Flora and fauna in decline

In recent decades, the decrease in the number of flora and fauna around the world has been receiving a great deal of media attention, Given that this trend leads to a whole host of issues for humankind, identifying the reasons behind it is the key to finding some solutions.

There are a number of reasons why plants and animals are being diminished day by day. First, due to thousands of human activities for various purposes such as producing food, products or building, etc.., people cut down trees and kill animals. In fact, they do anything to make instant benefits for themselves without taking anything into consideration, such as deforestation, using electricity or bomb to catch fish, too many pesticides for planting..., which damages creatures and their habitats as well. Second, global warming and pollution hinder the growth of living things. For example, since the average temperature is increasing, some cold creatures that can not adapt to live in hot weather can die, resulting in a decrease in number, even extinction.

Nevertheless, there are also a variety of solutions to address this issue. First, each person must be aware of the importance of flora and fauna and the serious effect it will have if they die and become extinct. By encouraging people, especially young children, to plant more trees, raise animals, and protect those are in danger, this problem can be improved. Second, the government has to bring forwards strict laws to punish not only individuals but also companies that damage these living things. This means that everyone has responsibility for what they do if breaking the laws, from financial punishment to even capital one.

In conclusion, human activity is the main cause of the decrease in the number of creatures. People have to take action right now to protect them before everything is too late!

Holt [Contributor] - / 8,569 2485  
May 19, 2020   #2
You need to remember that a cohesive discussion is one that has 2 related discussion topics per paragraph. In your first reasoning paragraph, you presented the idea that forest reclamation for urban building is one of the major causes of the loss of plant and animal life. That is an excellent reason. The problem though, is that you used global warming as a second reason. That does not relate to the first reason you presented. That disconnects from the first discussion topic. A connected discussion topic would be a reference to the building of new roads that require the clearing of forests and destruction of the natural habitat of animals. Using these 2 connected discussion topics, you can use a single example to help support your claim and allow for related discussion reasons to support this stance. At the moment, your paragraph lacks clarity and shows under developed idea presentations. That stems from the lack of smooth connectivity between your topic sentences. If the topic sentences cannot share an example and reasoning, then the paragraph will be underdeveloped and lack clarity in the presentation. Your essay will definitely lower C&C points because of the confusing discussion presentation.

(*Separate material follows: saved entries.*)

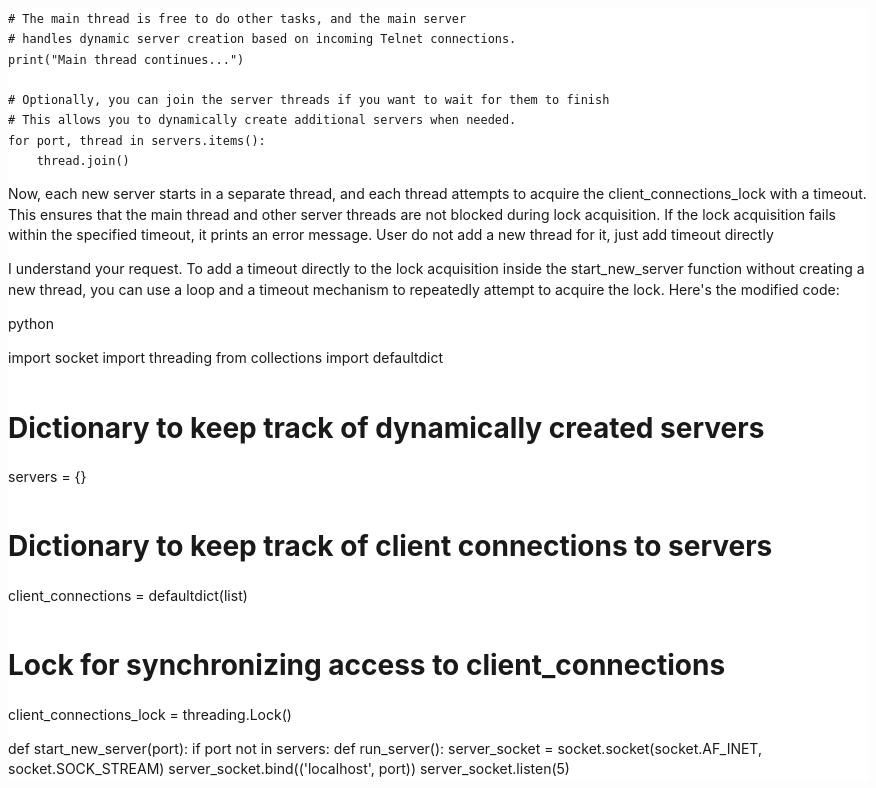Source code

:     # The main thread is free to do other tasks, and the main server
    # handles dynamic server creation based on incoming Telnet connections.
    print("Main thread continues...")

    # Optionally, you can join the server threads if you want to wait for them to finish
    # This allows you to dynamically create additional servers when needed.
    for port, thread in servers.items():
        thread.join()

Now, each new server starts in a separate thread, and each thread attempts to acquire the client_connections_lock with a timeout. This ensures that the main thread and other server threads are not blocked during lock acquisition. If the lock acquisition fails within the specified timeout, it prints an error message.
User
do not add a new thread for it, just add timeout directly


I understand your request. To add a timeout directly to the lock acquisition inside the start_new_server function without creating a new thread, you can use a loop and a timeout mechanism to repeatedly attempt to acquire the lock. Here's the modified code:

python

import socket
import threading
from collections import defaultdict

# Dictionary to keep track of dynamically created servers
servers = {}

# Dictionary to keep track of client connections to servers
client_connections = defaultdict(list)

# Lock for synchronizing access to client_connections
client_connections_lock = threading.Lock()

def start_new_server(port):
    if port not in servers:
        def run_server():
            server_socket = socket.socket(socket.AF_INET, socket.SOCK_STREAM)
            server_socket.bind(('localhost', port))
            server_socket.listen(5)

The same problem exists within your solutions discussion. The solutions do not relate to the previous discussion topics in total. While the replanting of plants and moving of animals to a new or protected habitat would help, the government response fines and imprisonment does not flow with the first solution. A more related solution would be for the government to assign protected forest areas in relation to clearing areas for urban building and requiring land developers to build around the forest, without having to destroy too much of it to create new roads or building residences and office buildings.

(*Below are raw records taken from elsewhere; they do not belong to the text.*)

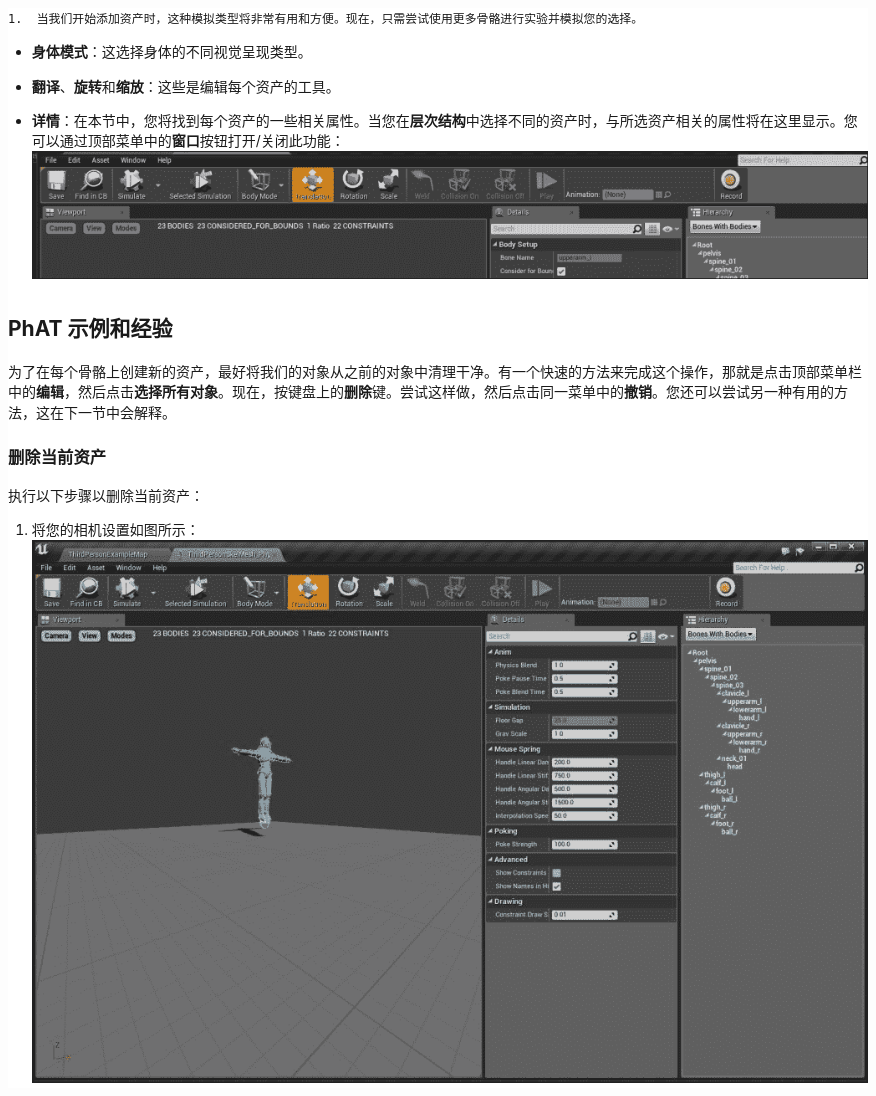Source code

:     1.  当我们开始添加资产时，这种模拟类型将非常有用和方便。现在，只需尝试使用更多骨骼进行实验并模拟您的选择。

+   **身体模式**：这选择身体的不同视觉呈现类型。

+   **翻译**、**旋转**和**缩放**：这些是编辑每个资产的工具。

+   **详情**：在本节中，您将找到每个资产的一些相关属性。当您在**层次结构**中选择不同的资产时，与所选资产相关的属性将在这里显示。您可以通过顶部菜单中的**窗口**按钮打开/关闭此功能：![PhAT 环境](img/image00210.jpeg)

## PhAT 示例和经验

为了在每个骨骼上创建新的资产，最好将我们的对象从之前的对象中清理干净。有一个快速的方法来完成这个操作，那就是点击顶部菜单栏中的**编辑**，然后点击**选择所有对象**。现在，按键盘上的**删除**键。尝试这样做，然后点击同一菜单中的**撤销**。您还可以尝试另一种有用的方法，这在下一节中会解释。

### 删除当前资产

执行以下步骤以删除当前资产：

1.  将您的相机设置如图所示：![删除当前资产](img/image00211.jpeg)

You have some good ideas. The problem is that it does not really connect as discussion points. Like I said, the lack of commonality in the discussion is what creates the non-cohesive and incoherent discussion paragraphs. Those are the main reasons the essay will not get a satisfactory score in an actual test.

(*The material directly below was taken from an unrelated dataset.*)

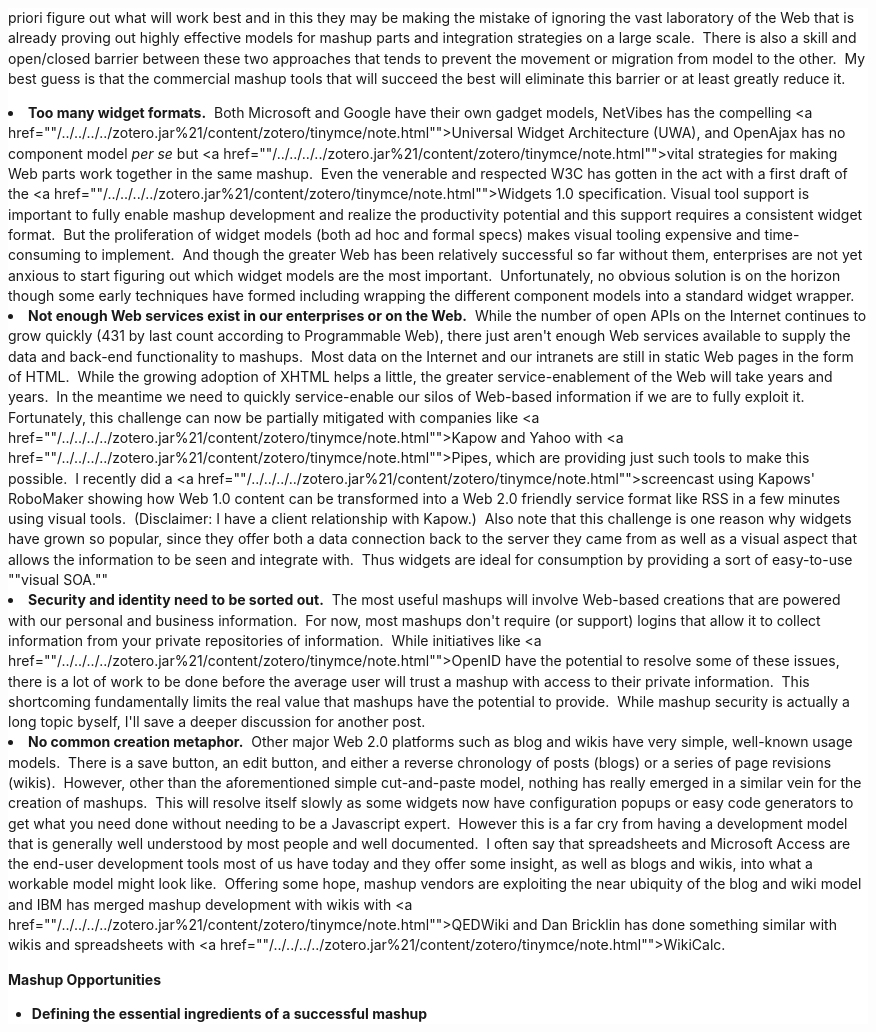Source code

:priori </em>figure out  what will work best and in this they may be making the mistake of  ignoring the vast laboratory of the Web that is already proving out  highly effective models for mashup parts and integration strategies on a  large scale.&nbsp; There is also a skill and open/closed barrier between  these two approaches that tends to prevent the movement or migration  from model to the other.&nbsp; My best guess is that the commercial mashup  tools that will succeed the best will eliminate this barrier or at least  greatly reduce it. </li> <li><strong>Too many widget formats.</strong>&nbsp; Both Microsoft and Google have their own gadget models, NetVibes has the compelling <a href=""/../../../../zotero.jar%21/content/zotero/tinymce/note.html"">Universal Widget Architecture (UWA)</a>, and OpenAjax has no component model <em>per se </em>but <a href=""/../../../../zotero.jar%21/content/zotero/tinymce/note.html"">vital strategies</a> for making Web parts work together in the same mashup.&nbsp; Even the  venerable and respected W3C has gotten in the act with a first draft of  the <a href=""/../../../../zotero.jar%21/content/zotero/tinymce/note.html"">Widgets 1.0 specification</a>.  Visual tool support is important to fully enable mashup development and  realize the productivity potential and this support requires a  consistent widget format.&nbsp; But the proliferation of widget models (both  ad hoc and formal specs) makes visual tooling expensive and  time-consuming to implement.&nbsp; And though the greater Web has been  relatively successful so far without them, enterprises are not yet  anxious to start figuring out which widget models are the most  important.&nbsp; Unfortunately, no obvious solution is on the horizon though  some early techniques have formed including wrapping the different  component models into a standard widget wrapper.</li> <li><strong>Not enough Web services exist in our enterprises or on the Web.</strong>&nbsp;  While the number of open APIs on the Internet continues to grow quickly  (431 by last count according to Programmable Web), there just aren't  enough Web services available to supply the data and back-end  functionality to mashups.&nbsp; Most data on the Internet and our intranets  are still in static Web pages in the form of HTML.&nbsp; While the growing  adoption of XHTML helps a little, the greater service-enablement of the  Web will take years and years.&nbsp; In the meantime we need to quickly  service-enable our silos of Web-based information if we are to fully  exploit it.&nbsp; Fortunately, this challenge can now be partially mitigated  with companies like <a href=""/../../../../zotero.jar%21/content/zotero/tinymce/note.html"">Kapow</a> and Yahoo with <a href=""/../../../../zotero.jar%21/content/zotero/tinymce/note.html"">Pipes</a>, which are providing just such tools to make this possible.&nbsp; I recently did a <a href=""/../../../../zotero.jar%21/content/zotero/tinymce/note.html"">screencast</a> using Kapows' RoboMaker showing how Web 1.0 content can be transformed  into a Web 2.0 friendly service format like RSS in a few minutes using  visual tools.&nbsp; (Disclaimer: I have a client relationship with Kapow.)&nbsp;  Also note that this challenge is one reason why widgets have grown so  popular, since they offer both a data connection back to the server they  came from as well as a visual aspect that allows the information to be  seen and integrate with.&nbsp; Thus widgets are ideal for consumption by  providing a sort of easy-to-use ""visual SOA."" </li> <li><strong>Security and identity need to be sorted out.</strong>&nbsp; The  most useful mashups will involve Web-based creations that are powered  with our personal and business information.&nbsp; For now, most mashups don't  require (or support) logins that allow it to collect information from  your private repositories of information.&nbsp; While initiatives like <a href=""/../../../../zotero.jar%21/content/zotero/tinymce/note.html"">OpenID</a> have the potential to resolve some of these issues, there is a lot of  work to be done before the average user will trust a mashup with access  to their private information.&nbsp; This shortcoming fundamentally limits the  real value that mashups have the potential to provide.&nbsp; While mashup  security is actually a long topic byself, I'll save a deeper discussion  for another post. </li> <li><strong>No common creation metaphor.</strong>&nbsp; Other major Web 2.0  platforms such as blog and wikis have very simple, well-known usage  models.&nbsp; There is a save button, an edit button, and either a reverse  chronology of posts (blogs) or a series of page revisions (wikis).&nbsp;  However, other than the aforementioned simple cut-and-paste model,  nothing has really emerged in a similar vein for the creation of  mashups.&nbsp; This will resolve itself slowly as some widgets now have  configuration popups or easy code generators to get what you need done  without needing to be a Javascript expert.&nbsp; However this is a far cry  from having a development model that is generally well understood by  most people and well documented.&nbsp; I often say that spreadsheets and  Microsoft Access are the end-user development tools most of us have  today and they offer some insight, as well as blogs and wikis, into what  a workable model might look like.&nbsp; Offering some hope, mashup vendors  are exploiting the near ubiquity of the blog and wiki model and IBM has  merged mashup development with wikis with <a href=""/../../../../zotero.jar%21/content/zotero/tinymce/note.html"">QEDWiki</a> and Dan Bricklin has done something similar with wikis and spreadsheets with <a href=""/../../../../zotero.jar%21/content/zotero/tinymce/note.html"">WikiCalc</a>.</li> </ul> <p><strong>Mashup Opportunities</strong></p> <ul> <li><strong>Defining the essential ingredients of a successful mashup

You also have grammar issues:
can not = cannot ;meaning unable to rather than, able to but not able to (can not)
When listing a series of related items, always use a comma before the word "and".
Avoid the use of ellipses with a comma. It is more formal to use the comma alone.
Never use an exclamation point in your presentation. Although a punctuation mark it signifies a strong, angry, and loud emotion in the presentation. You are only discussing things so stick to a comma, period, colon, semi-colon, parenthesis... never an exclamation point.